**Task item**
What lines in the data below mention the string "CIRCLE"? Copy them out.

**Exercise material**

========================

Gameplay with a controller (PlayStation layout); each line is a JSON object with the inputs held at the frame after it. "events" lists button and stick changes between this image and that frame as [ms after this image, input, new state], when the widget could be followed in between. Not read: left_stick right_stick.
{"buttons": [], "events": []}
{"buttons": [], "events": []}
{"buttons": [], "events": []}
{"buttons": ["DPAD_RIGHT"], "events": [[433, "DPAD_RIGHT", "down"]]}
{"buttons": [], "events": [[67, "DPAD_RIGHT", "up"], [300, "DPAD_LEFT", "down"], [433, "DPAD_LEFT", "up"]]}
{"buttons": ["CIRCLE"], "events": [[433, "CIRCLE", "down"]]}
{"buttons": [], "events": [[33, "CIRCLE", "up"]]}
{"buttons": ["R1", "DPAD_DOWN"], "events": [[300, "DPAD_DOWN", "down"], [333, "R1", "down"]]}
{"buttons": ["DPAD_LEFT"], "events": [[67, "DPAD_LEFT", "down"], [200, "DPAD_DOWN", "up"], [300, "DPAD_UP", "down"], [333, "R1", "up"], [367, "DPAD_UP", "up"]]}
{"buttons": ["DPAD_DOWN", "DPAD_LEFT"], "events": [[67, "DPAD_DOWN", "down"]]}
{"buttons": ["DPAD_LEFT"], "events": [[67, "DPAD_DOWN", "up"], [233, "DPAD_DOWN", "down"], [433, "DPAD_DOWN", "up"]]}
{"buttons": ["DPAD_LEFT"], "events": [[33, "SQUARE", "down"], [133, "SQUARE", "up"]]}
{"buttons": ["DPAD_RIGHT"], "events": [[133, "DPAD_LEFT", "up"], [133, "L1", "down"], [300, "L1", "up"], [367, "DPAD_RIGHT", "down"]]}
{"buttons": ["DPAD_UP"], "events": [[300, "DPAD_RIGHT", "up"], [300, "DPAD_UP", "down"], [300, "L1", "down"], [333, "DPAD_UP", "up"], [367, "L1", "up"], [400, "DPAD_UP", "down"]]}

========================

**Response to this task**
{"buttons": ["CIRCLE"], "events": [[433, "CIRCLE", "down"]]}
{"buttons": [], "events": [[33, "CIRCLE", "up"]]}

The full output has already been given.